» **作業内容**
資料の行をすべて番号付きリストに変換する。空行は省き、画像は答えに入れないこと。
━━━━━ データ ━━━━━
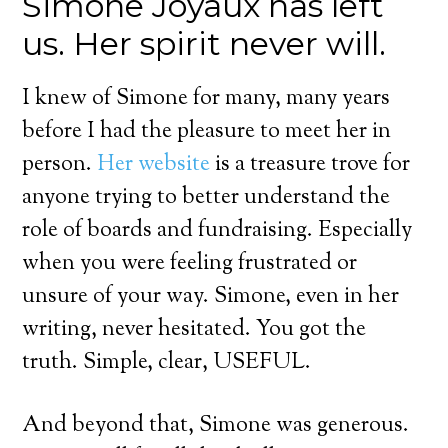
Simone Joyaux has left
us. Her spirit never will.
I knew of Simone for many, many years
before I had the pleasure to meet her in
person.
Her website
is a treasure trove for
anyone trying to better understand the
role of boards and fundraising. Especially
when you were feeling frustrated or
unsure of your way. Simone, even in her
writing, never hesitated. You got the
truth. Simple, clear, USEFUL.
And beyond that, Simone was generous.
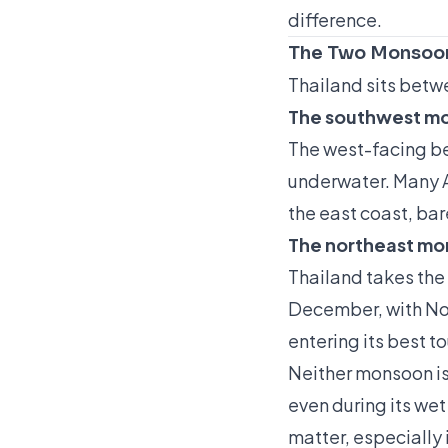
difference.
The Two Monsoon
Thailand sits betw
The southwest m
The west-facing bea
underwater. Many A
the east coast, bare
The northeast m
Thailand takes the
December, with Nov
entering its best t
Neither monsoon is 
even during its wet
matter, especially 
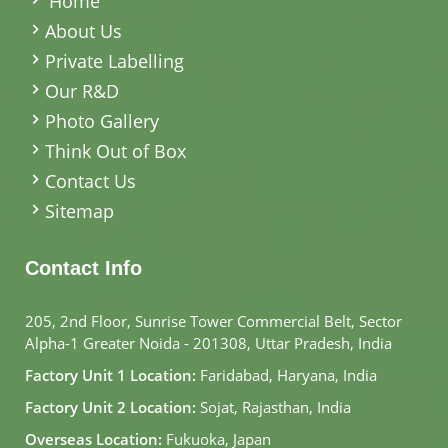
Home
About Us
Private Labelling
Our R&D
Photo Gallery
Think Out of Box
Contact Us
Sitemap
Contact Info
205, 2nd Floor, Sunrise Tower Commercial Belt, Sector
Alpha-1 Greater Noida - 201308, Uttar Pradesh, India
Factory Unit 1 Location:
Faridabad, Haryana, India
Factory Unit 2 Location:
Sojat, Rajasthan, India
Overseas Location:
Fukuoka, Japan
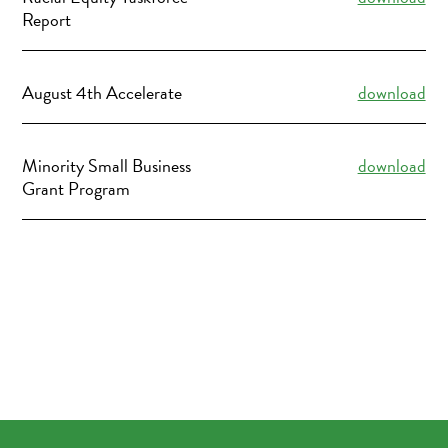
Report
August 4th Accelerate
download
Minority Small Business
download
Grant Program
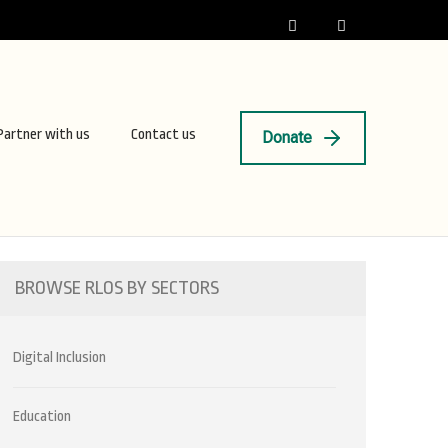
Partner with us
Contact us
Donate
BROWSE RLOS BY SECTORS
Digital Inclusion
Education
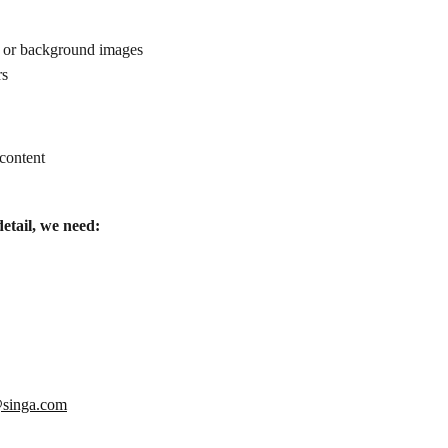
eo or background images
rs
 content
detail, we need:
singa.com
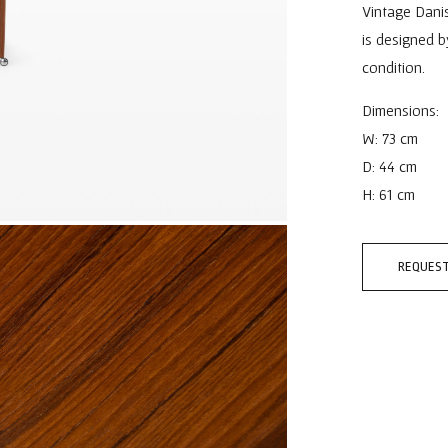
Vintage Danis
is designed b
condition.
Dimensions:
W: 73 cm
D: 44 cm
H: 61 cm
REQUEST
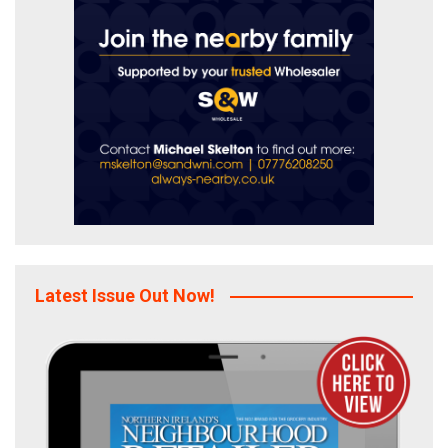
Latest Issue Out Now!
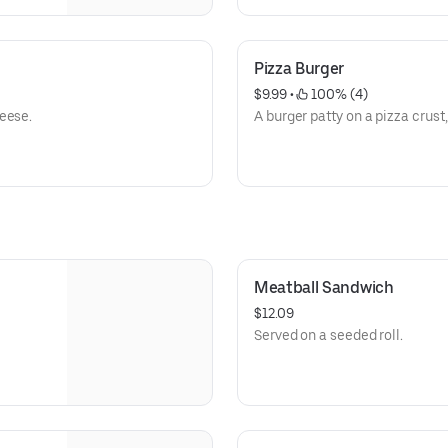
Pizza Burger
$9.99
 • 
 100% (4)
eese.
A burger patty on a pizza crust,
Meatball Sandwich
$12.09
Served on a seeded roll.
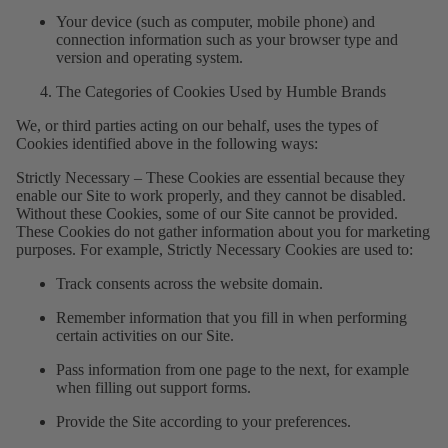
Your device (such as computer, mobile phone) and
connection information such as your browser type and
version and operating system.
The Categories of Cookies Used by Humble Brands
We, or third parties acting on our behalf, uses the types of
Cookies identified above in the following ways:
Strictly Necessary – These Cookies are essential because they
enable our Site to work properly, and they cannot be disabled.
Without these Cookies, some of our Site cannot be provided.
These Cookies do not gather information about you for marketing
purposes. For example, Strictly Necessary Cookies are used to:
Track consents across the website domain.
Remember information that you fill in when performing
certain activities on our Site.
Pass information from one page to the next, for example
when filling out support forms.
Provide the Site according to your preferences.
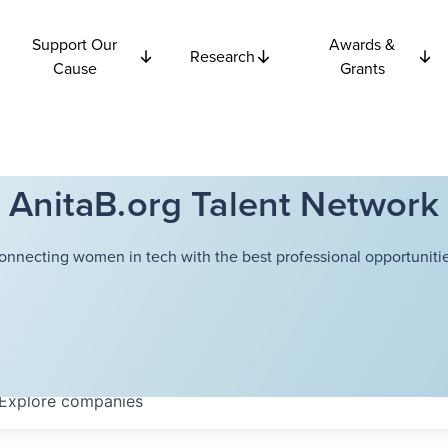
Support Our
Awards &
Research
Cause
Grants
AnitaB.org Talent Network
onnecting women in tech with the best professional opportunitie
Explore
companies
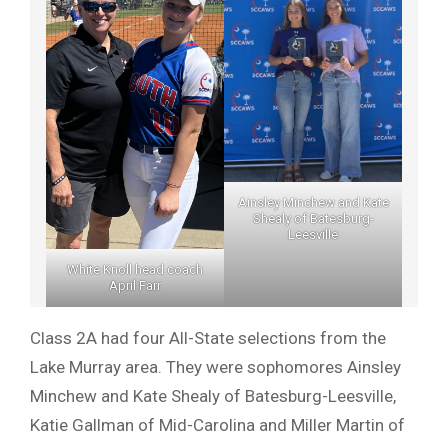
Ainsley Minchew and Kate
Shealy of Batesburg-
Leesville
White Knoll head coach
April Farr
Class 2A had four All-State selections from the
Lake Murray area. They were sophomores Ainsley
Minchew and Kate Shealy of Batesburg-Leesville,
Katie Gallman of Mid-Carolina and Miller Martin of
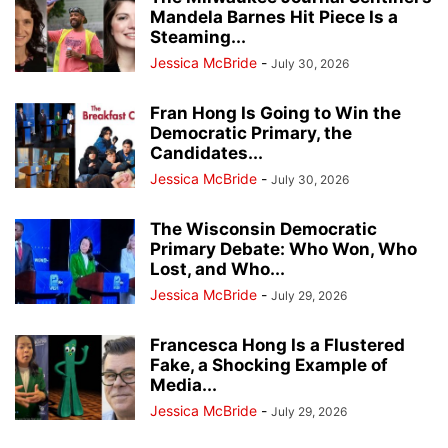
Mandela Barnes Hit Piece Is a
Steaming...
Jessica McBride
-
July 30, 2026
Fran Hong Is Going to Win the
Democratic Primary, the
Candidates...
Jessica McBride
-
July 30, 2026
The Wisconsin Democratic
Primary Debate: Who Won, Who
Lost, and Who...
Jessica McBride
-
July 29, 2026
Francesca Hong Is a Flustered
Fake, a Shocking Example of
Media...
Jessica McBride
-
July 29, 2026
━━━━━
» **解答欄**
1. Simone Joyaux has left
2. us. Her spirit never will.
3. I knew of Simone for many, many years
4. before I had the pleasure to meet her in
5. person.
6. Her website
7. is a treasure trove for
8. anyone trying to better understand the
9. role of boards and fundraising. Especially
10. when you were feeling frustrated or
11. unsure of your way. Simone, even in her
12. writing, never hesitated. You got the
13. truth. Simple, clear, USEFUL.
14. And beyond that, Simone was generous.
15. difference.
16. The Two Monsoon
17. Thailand sits betw
18. The southwest m
19. The west-facing bea
20. underwater. Many A
21. the east coast, bare
22. The northeast m
23. Thailand takes the
24. December, with Nov
25. entering its best t
26. Neither monsoon is 
27. even during its wet
28. matter, especially 
29. Home
30. About Us
31. Private Labelling
32. Our R&D
33. Photo Gallery
34. Think Out of Box
35. Contact Us
36. Sitemap
37. Contact Info
38. 205, 2nd Floor, Sunrise Tower Commercial Belt, Sector
39. Alpha-1 Greater Noida - 201308, Uttar Pradesh, India
40. Factory Unit 1 Location:
41. Faridabad, Haryana, India
42. Factory Unit 2 Location:
43. Sojat, Rajasthan, India
44. Overseas Location:
45. Fukuoka, Japan
46. Report
47. August 4th Accelerate
48. download
49. Minority Small Business
50. download
51. Grant Program
52. Partner with us
53. Contact us
54. Donate
55. BROWSE RLOS BY SECTORS
56. Digital Inclusion
57. Education
58. eo or background images
59. rs
60.  content
61. detail, we need:
62. singa.com
63. Vintage Danis
64. is designed b
65. condition.
66. Dimensions:
67. W: 73 cm
68. D: 44 cm
69. H: 61 cm
70. REQUEST
71. Latest Issue Out Now!
72. Pizza Burger
73. $9.99
74.  • 
75.  100% (4)
76. eese.
77. A burger patty on a pizza crust,
78. Meatball Sandwich
79. $12.09
80. Served on a seeded roll.
81. Your device (such as computer, mobile phone) and
82. connection information such as your browser type and
83. version and operating system.
84. The Categories of Cookies Used by Humble Brands
85. We, or third parties acting on our behalf, uses the types of
86. Cookies identified above in the following ways:
87. Strictly Necessary – These Cookies are essential because they
88. enable our Site to work properly, and they cannot be disabled.
89. Without these Cookies, some of our Site cannot be provided.
90. These Cookies do not gather information about you for marketing
91. purposes. For example, Strictly Necessary Cookies are used to:
92. Track consents across the website domain.
93. Remember information that you fill in when performing
94. certain activities on our Site.
95. Pass information from one page to the next, for example
96. when filling out support forms.
97. Provide the Site according to your preferences.
98. Support Our
99. Awards &
100. Research
101. Cause
102. Grants
103. AnitaB.org Talent Network
104. onnecting women in tech with the best professional opportunitie
105. Explore
106. companies
107. Ainsley Minchew and Kate
108. Shealy of Batesburg-
109. Leesville
110. White Knoll head coach
111. April Farr
112. Class 2A had four All-State selections from the
113. Lake Murray area. They were sophomores Ainsley
114. Minchew and Kate Shealy of Batesburg-Leesville,
115. Katie Gallman of Mid-Carolina and Miller Martin of
116. Mandela Barnes Hit Piece Is a
117. Steaming...
118. Jessica McBride
119. -
120. July 30, 2026
121. Fran Hong Is Going to Win the
122. Democratic Primary, the
123. Candidates...
124. Jessica McBride
125. -
126. July 30, 2026
127. The Wisconsin Democratic
128. Primary Debate: Who Won, Who
129. Lost, and Who...
130. Jessica McBride
131. -
132. July 29, 2026
133. Francesca Hong Is a Flustered
134. Fake, a Shocking Example of
135. Media...
136. Jessica McBride
137. -
138. July 29, 2026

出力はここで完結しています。